21. Catalog Copy. You know those little blurbs describing products in print and web catalogs? Somebody had to write them. Often it’s the person at the company who said “123 Not It!” last, but the best companies hire it done. Pros: Lots of repeat work once you get in the door. High pay per word. Cons: It gets really, really repetitive. If doing it online, you’ll probably need some strong WordPress or other light coding chops.

22. Technical Writing (Full Time)Technical writing is the art of translating from geek to regular english, and consists of writing the instructions and spec manuals of things. The bulk of this market is for software, but you can still find gigs for actual, physical products. It’s also one of the few writing gigs that has a strong market for full-time jobs with benefits and paid vacation. Pros: Very high pay scale for writing. Cons: all the disadvantages of a regular job.

23. Technical Writing (Freelance). You can also do technical writing as a freelancer, though this usually consists of taking full-time assignments serially. Pros: Even higher pay scale. This specific gig routinely makes the list for Top Ten Jobs For Quality of Life. Cons: you will need more formal education to be seriously considered for these writing jobs than for others.

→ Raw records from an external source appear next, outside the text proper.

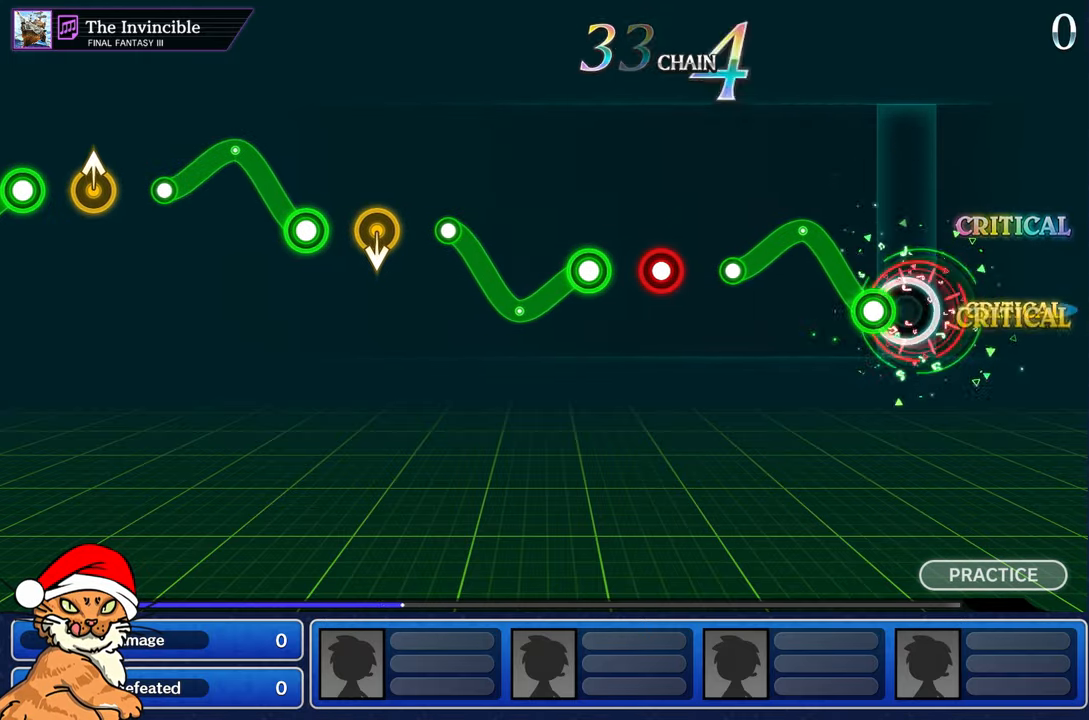
{"dt_ms": 500, "buttons": ["R1"], "left_stick": "up", "right_stick": "center", "events": [[17, "R1", "up"], [117, "R1", "down"], [133, "left_stick", "up"]]}
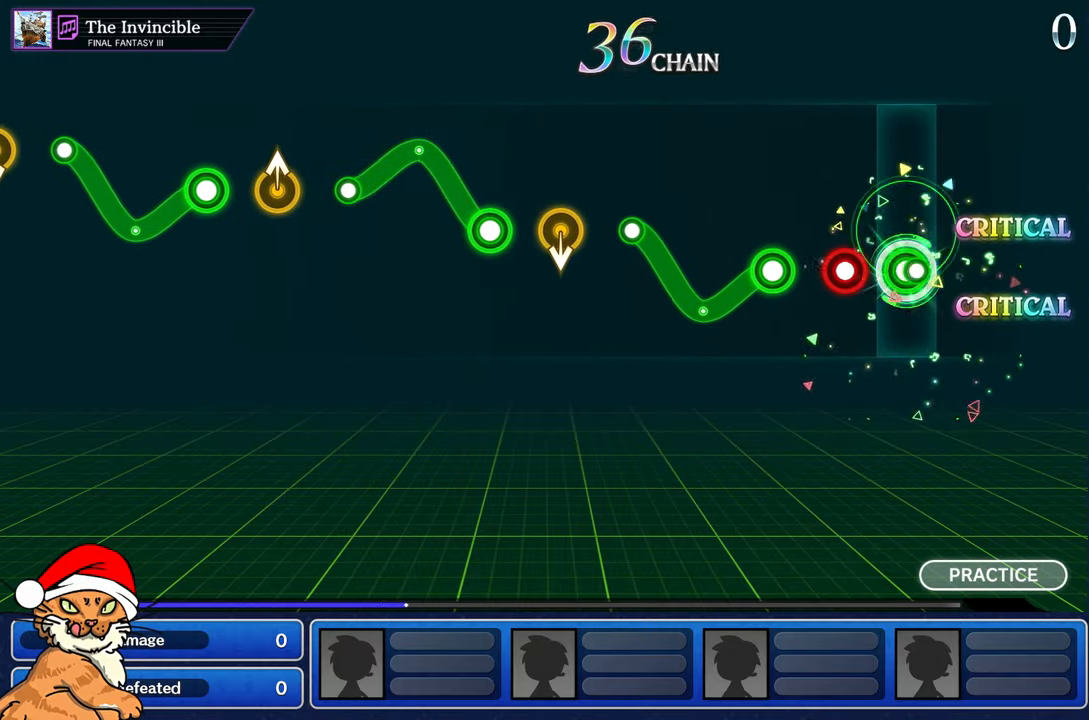
{"dt_ms": 500, "buttons": ["R1"], "left_stick": "center", "right_stick": "center", "events": [[17, "R1", "up"], [50, "left_stick", "center"], [183, "R1", "down"], [300, "R1", "up"], [400, "R1", "down"]]}
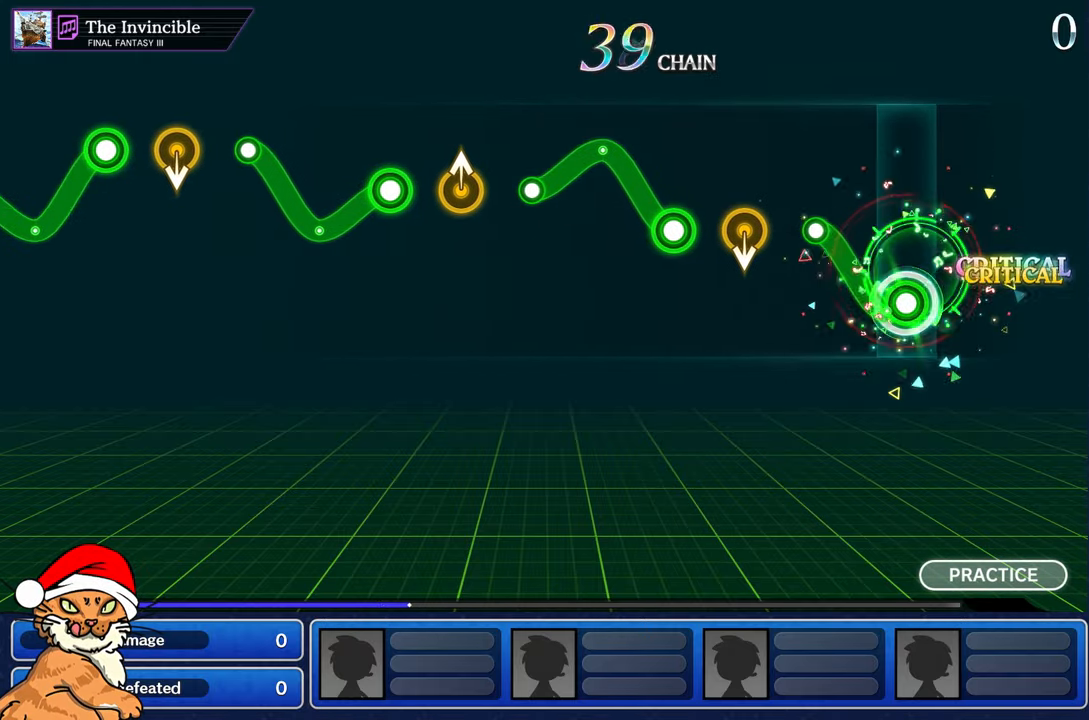
{"dt_ms": 1000, "buttons": ["R1"], "left_stick": "center", "right_stick": "center"}
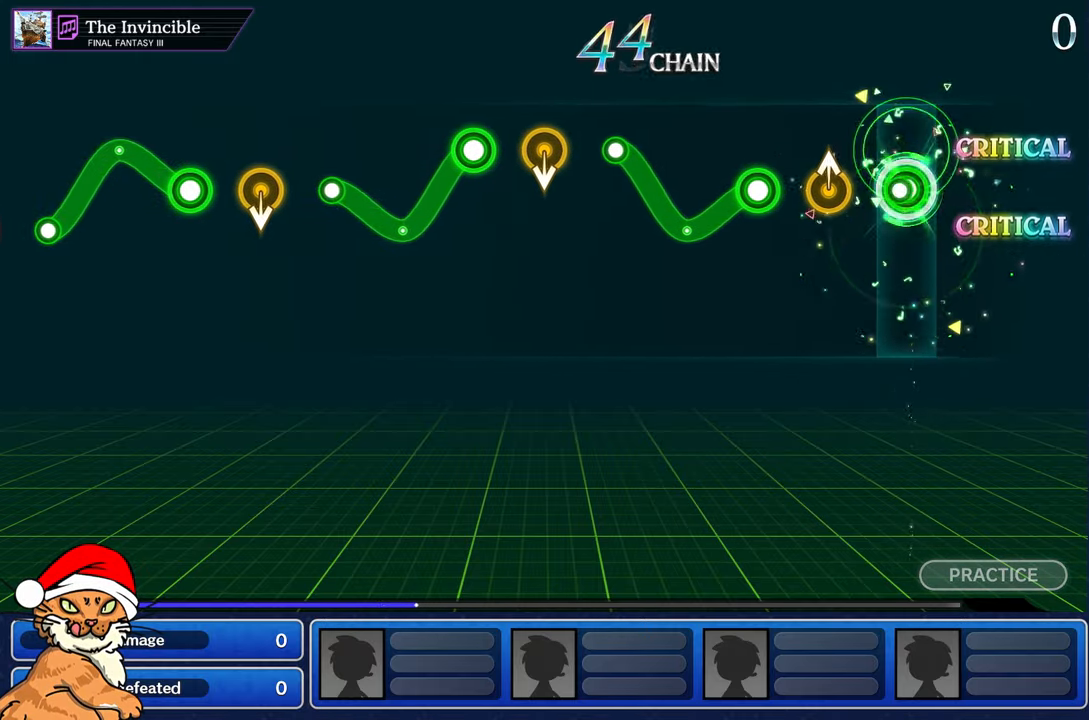
{"dt_ms": 500, "buttons": ["R1"], "left_stick": "center", "right_stick": "center", "events": [[33, "R1", "up"], [233, "left_stick", "up-left"], [350, "left_stick", "center"], [450, "R1", "down"]]}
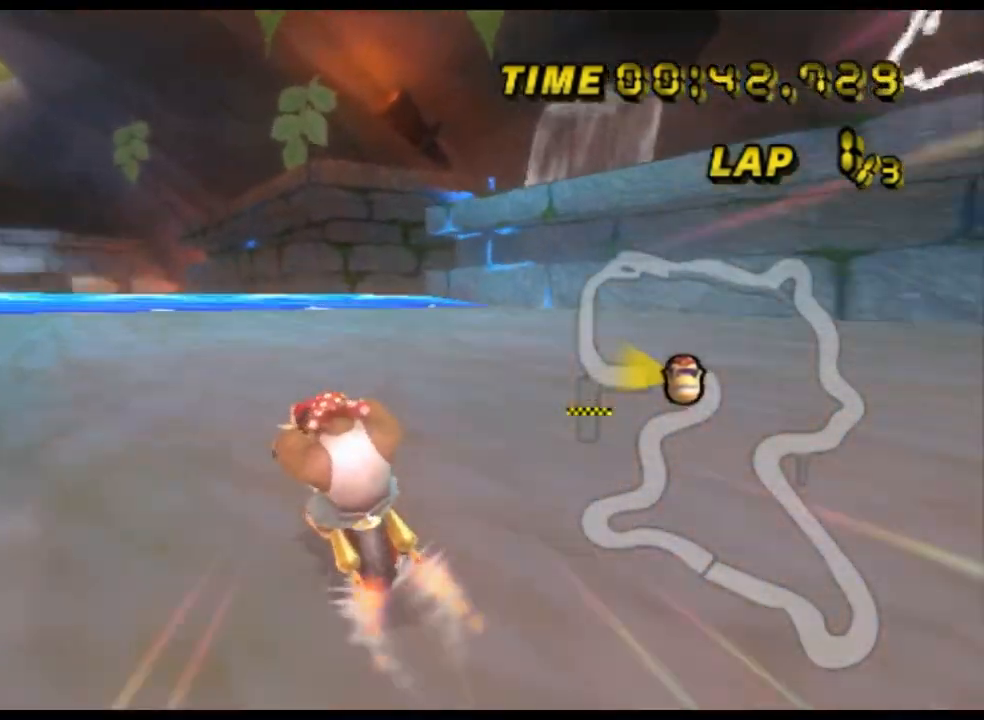
Gameplay with a controller (Nintendo layout); each line is a JSON object with the inputs held at the frame after it. "events" lists button and stick changes between this image and that frame as [ms after this image, input, new state], when the widget could be followed in between. Not read: B L3 R3 X Y Z.
{"buttons": ["A"], "left_stick": "center", "events": []}
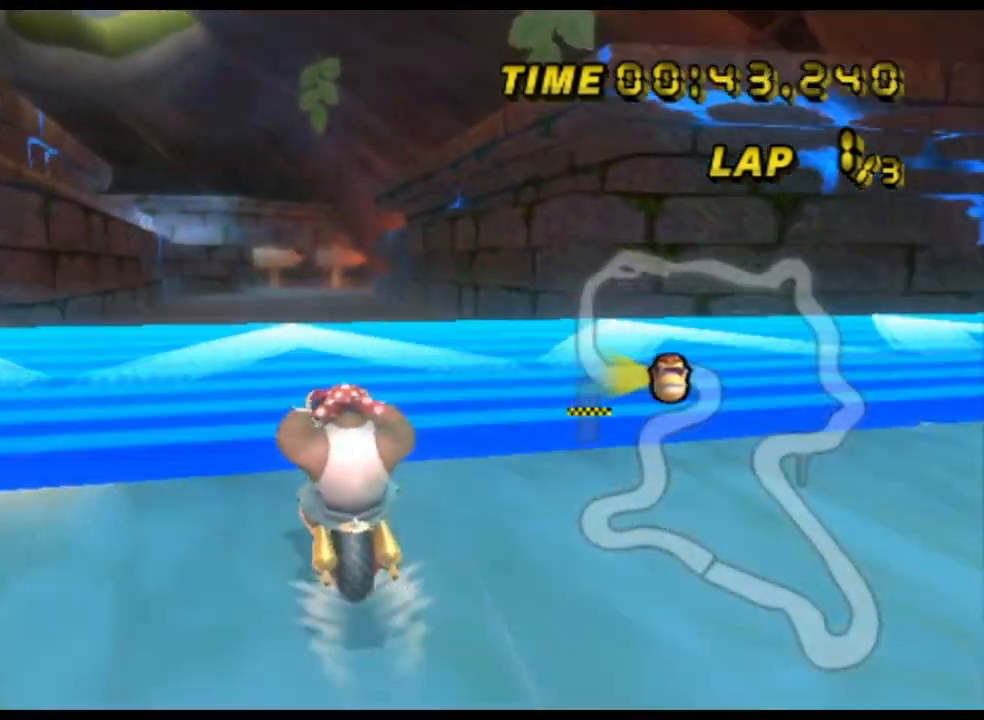
{"buttons": ["A", "R1"], "left_stick": "down-right", "events": [[167, "R1", "down"], [200, "left_stick", "right"], [300, "DPAD_DOWN", "down"], [333, "DPAD_DOWN", "up"], [367, "DPAD_UP", "down"], [400, "DPAD_UP", "up"], [500, "left_stick", "down-right"]]}
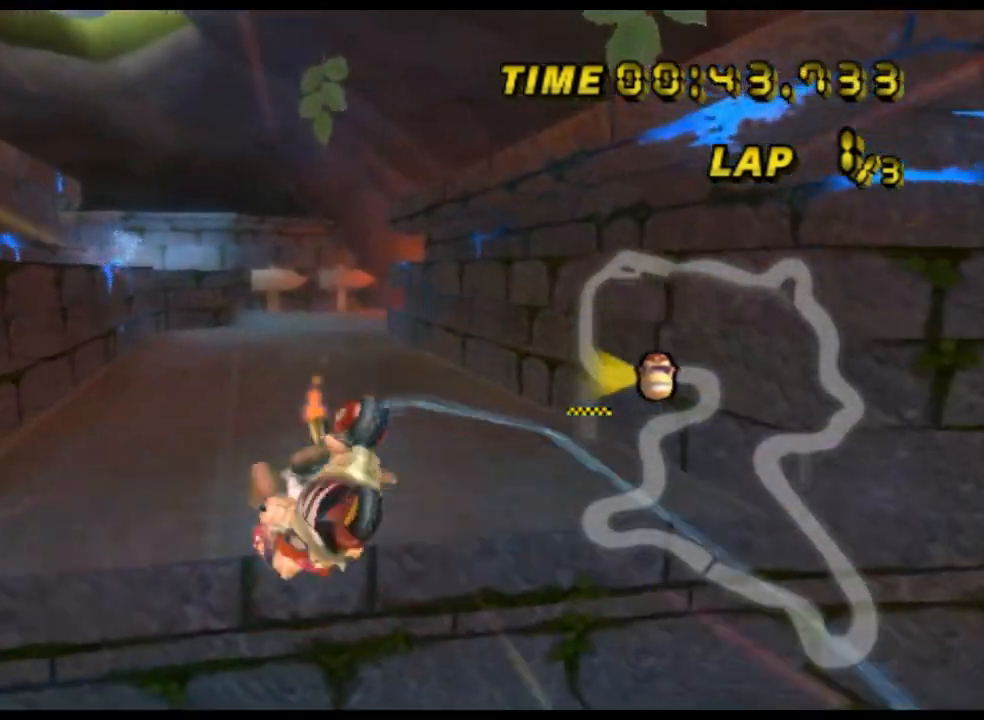
{"buttons": ["A", "R1"], "left_stick": "left", "events": [[167, "left_stick", "left"], [300, "left_stick", "up-left"], [467, "left_stick", "left"]]}
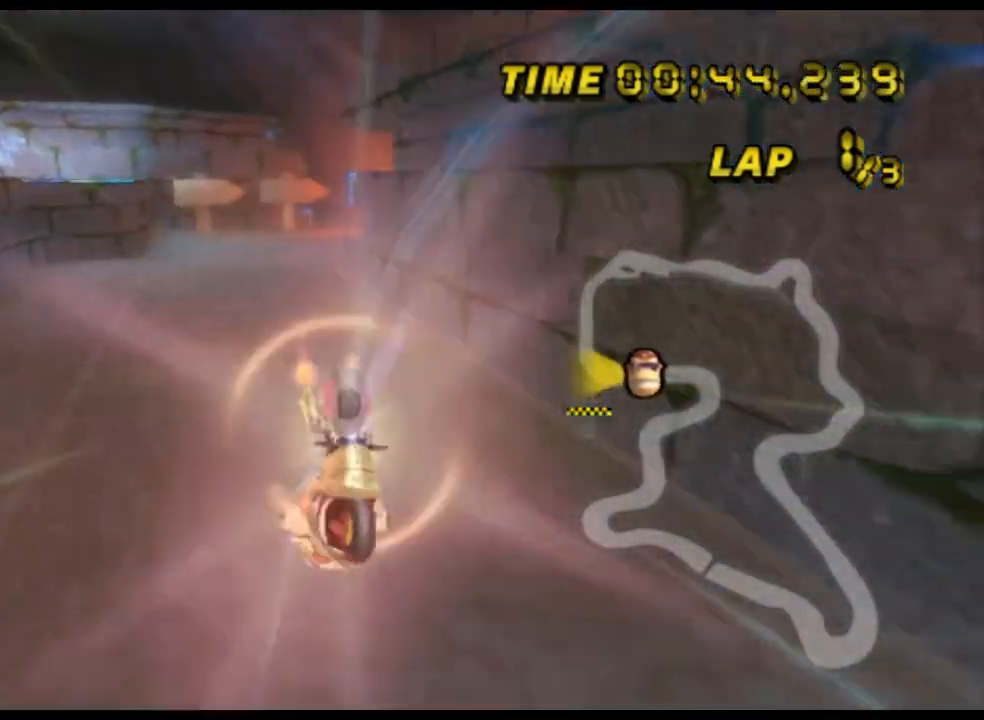
{"buttons": ["A"], "left_stick": "center", "events": [[100, "R1", "up"], [133, "left_stick", "down"], [300, "left_stick", "center"]]}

24. Webcomics. If you like to draw, the comics market has exploded online. Blogging a regular comic strip takes a huge amount of work and dedication, but the rewards can be equally huge. The Oatmeal‘s card game Exploding Kittens Kickstarted at 8 Million. Pros: really, really interesting work. All the freedom of self-publishing. Cons: Very niche market with high barrier for entry. Requires extremely regular updating.

25. Webseries. What happened with publishing books last decade is beginning to happen with film. If you can write a good script and find actors and a cameraperson, you can put your work up on YouTube and derive ad revenue. If it succeeds, Patreon and Kickstarter will provide other forms of funding. Pros: Potentially staggering income. Lots of secondary income possibilities. Cons: Most webseries make very little money. Requires more skills and people to make happen.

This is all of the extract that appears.